Task material:
BEGIN
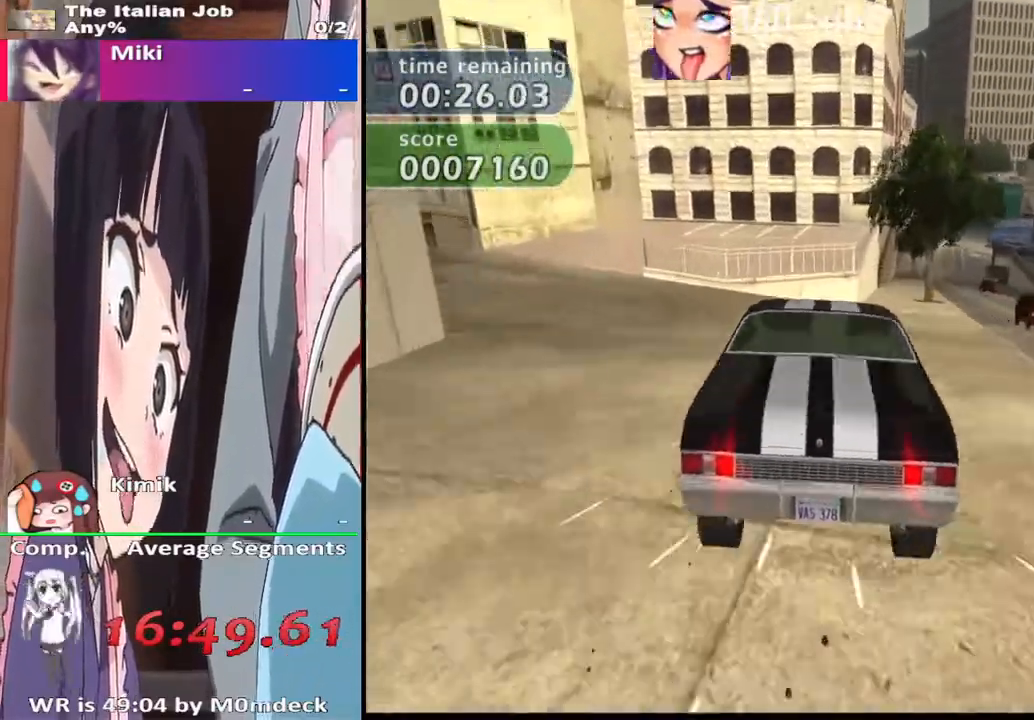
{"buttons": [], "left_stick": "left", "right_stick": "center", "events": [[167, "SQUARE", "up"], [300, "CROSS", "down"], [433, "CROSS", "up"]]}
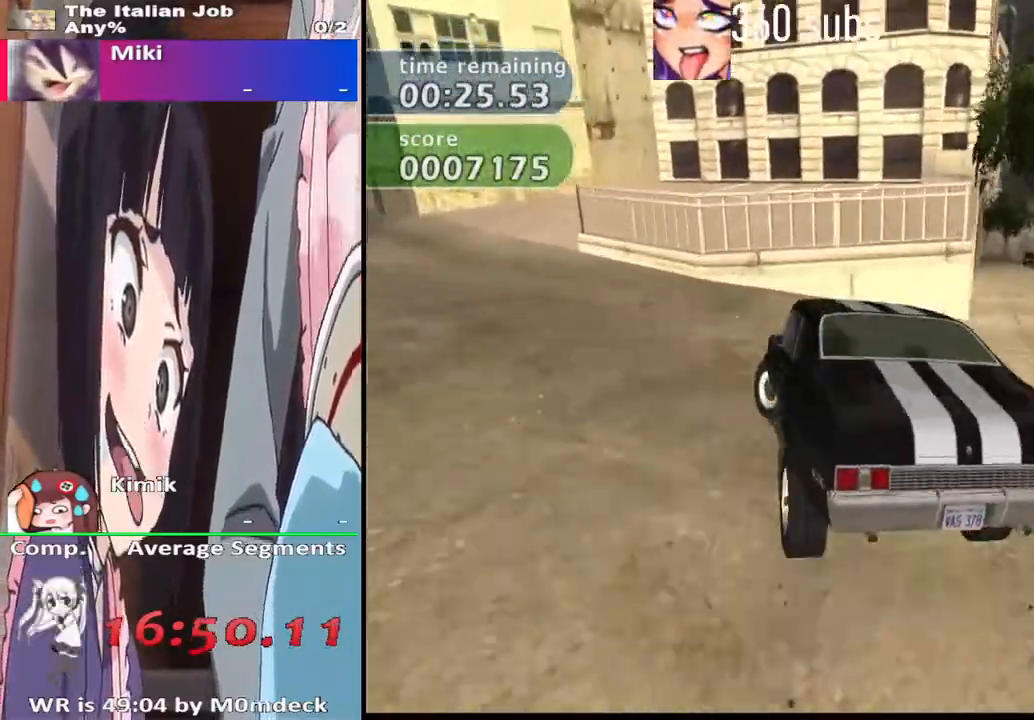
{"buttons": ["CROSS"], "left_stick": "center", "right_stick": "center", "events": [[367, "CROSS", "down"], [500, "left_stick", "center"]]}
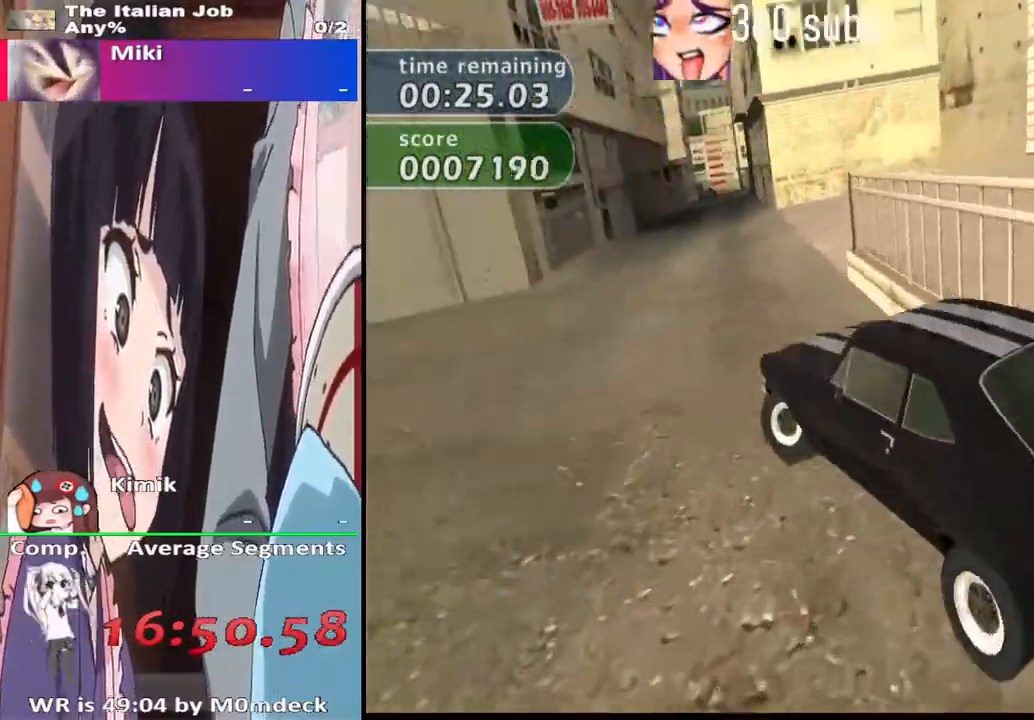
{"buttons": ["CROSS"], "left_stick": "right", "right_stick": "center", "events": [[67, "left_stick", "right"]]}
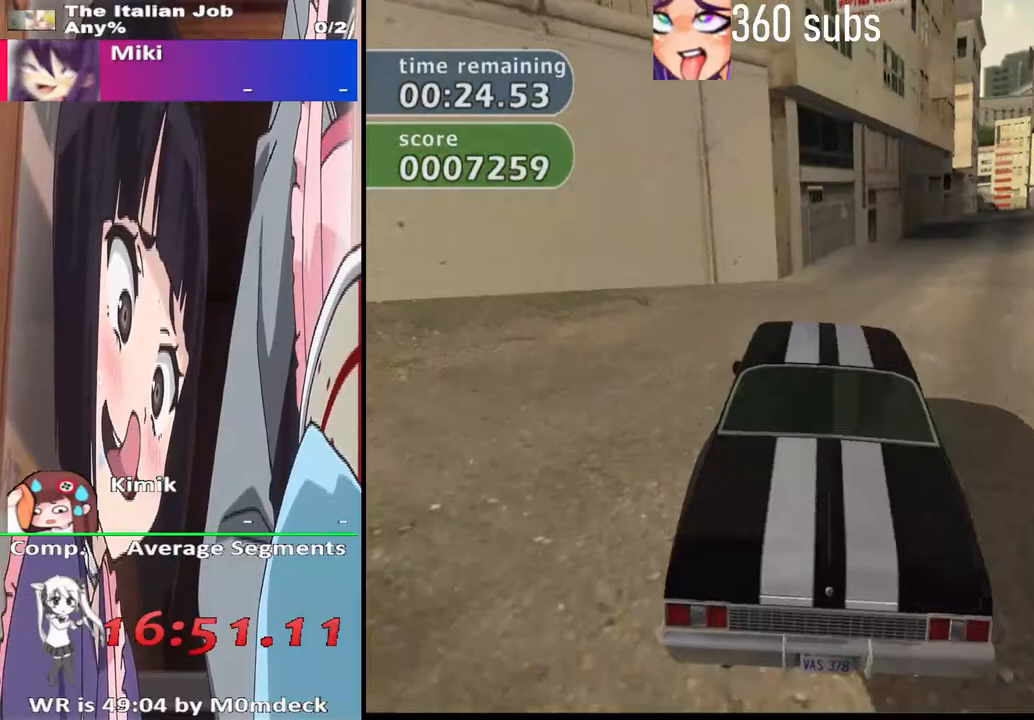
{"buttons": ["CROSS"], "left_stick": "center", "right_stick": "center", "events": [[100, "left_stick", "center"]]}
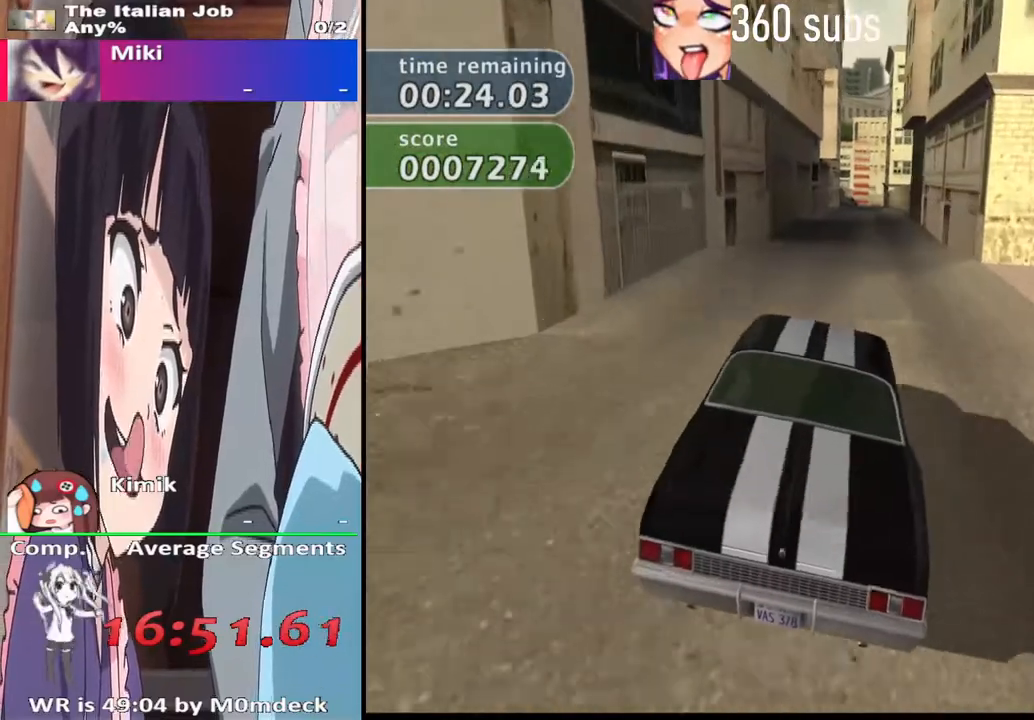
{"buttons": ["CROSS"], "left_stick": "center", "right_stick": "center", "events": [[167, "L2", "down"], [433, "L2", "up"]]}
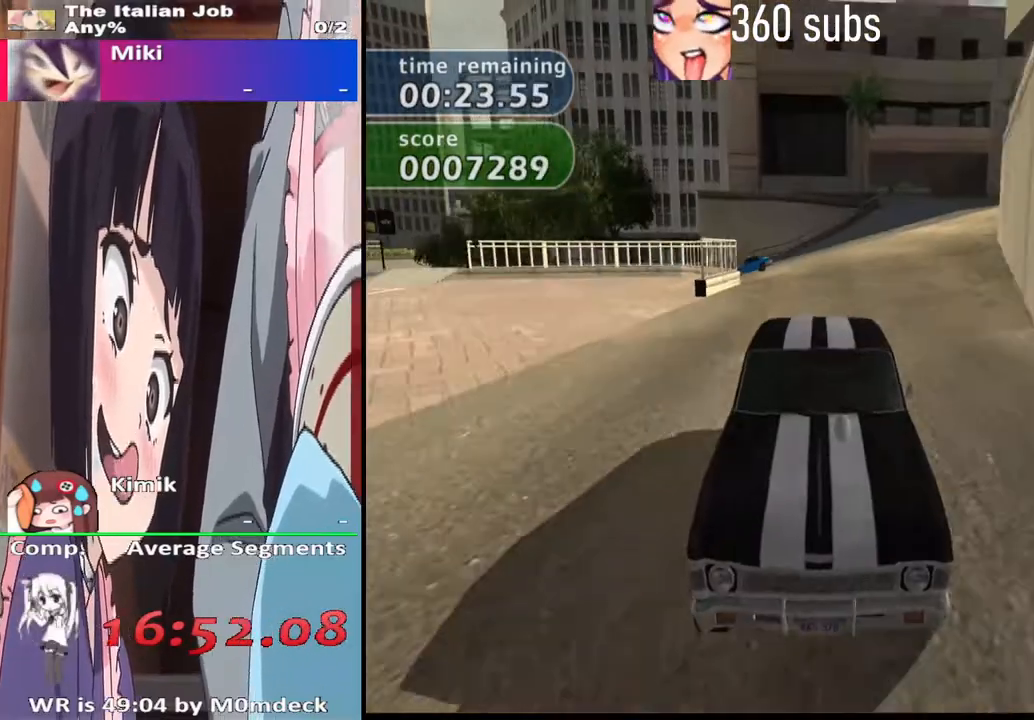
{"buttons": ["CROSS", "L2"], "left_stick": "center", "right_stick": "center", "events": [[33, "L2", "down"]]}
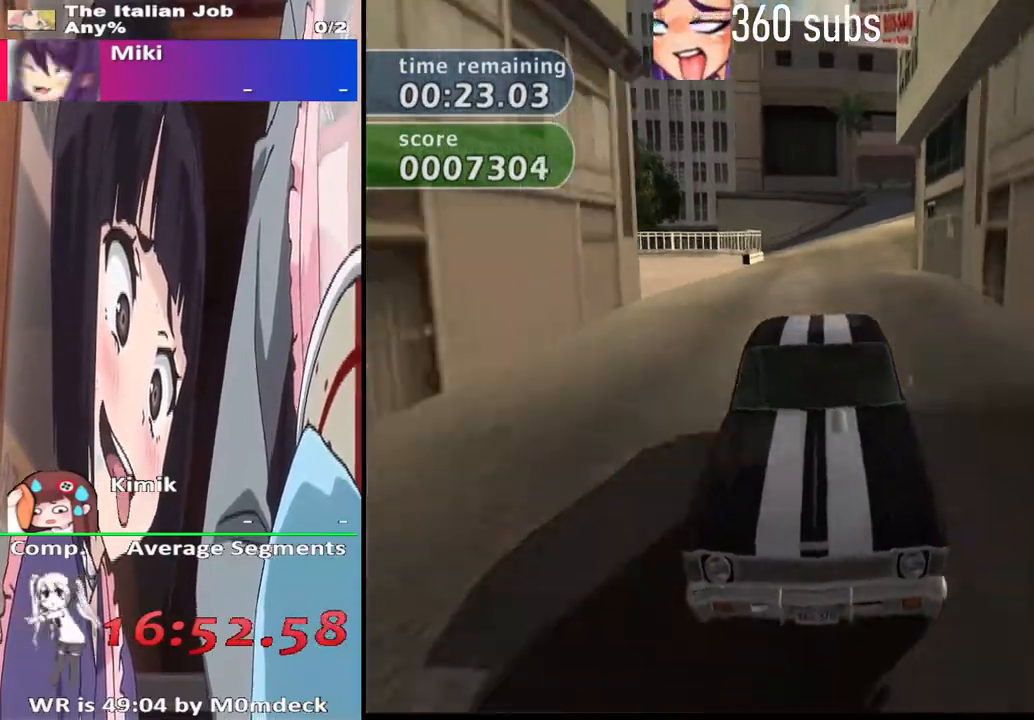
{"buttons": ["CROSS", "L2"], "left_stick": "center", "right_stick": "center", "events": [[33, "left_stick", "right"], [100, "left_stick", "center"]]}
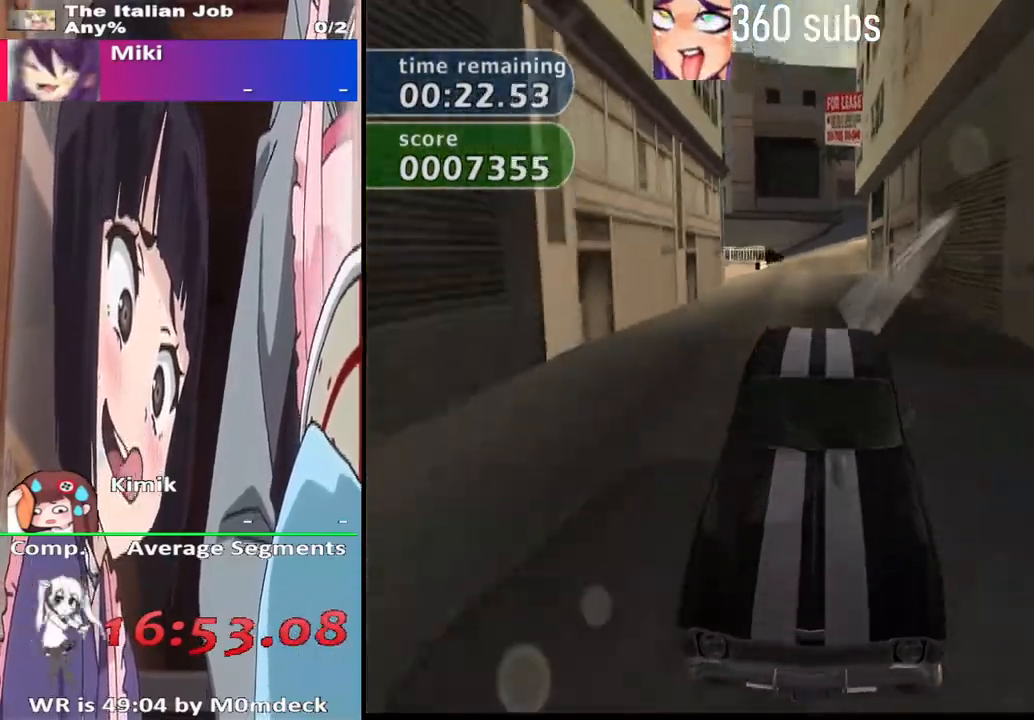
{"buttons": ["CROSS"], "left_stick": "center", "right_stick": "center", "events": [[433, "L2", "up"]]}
END
Instructions to follow: Reproduce the listing above exactly, excluding all pictures.

Written answer:
{"buttons": [], "left_stick": "left", "right_stick": "center", "events": [[167, "SQUARE", "up"], [300, "CROSS", "down"], [433, "CROSS", "up"]]}
{"buttons": ["CROSS"], "left_stick": "center", "right_stick": "center", "events": [[367, "CROSS", "down"], [500, "left_stick", "center"]]}
{"buttons": ["CROSS"], "left_stick": "right", "right_stick": "center", "events": [[67, "left_stick", "right"]]}
{"buttons": ["CROSS"], "left_stick": "center", "right_stick": "center", "events": [[100, "left_stick", "center"]]}
{"buttons": ["CROSS"], "left_stick": "center", "right_stick": "center", "events": [[167, "L2", "down"], [433, "L2", "up"]]}
{"buttons": ["CROSS", "L2"], "left_stick": "center", "right_stick": "center", "events": [[33, "L2", "down"]]}
{"buttons": ["CROSS", "L2"], "left_stick": "center", "right_stick": "center", "events": [[33, "left_stick", "right"], [100, "left_stick", "center"]]}
{"buttons": ["CROSS"], "left_stick": "center", "right_stick": "center", "events": [[433, "L2", "up"]]}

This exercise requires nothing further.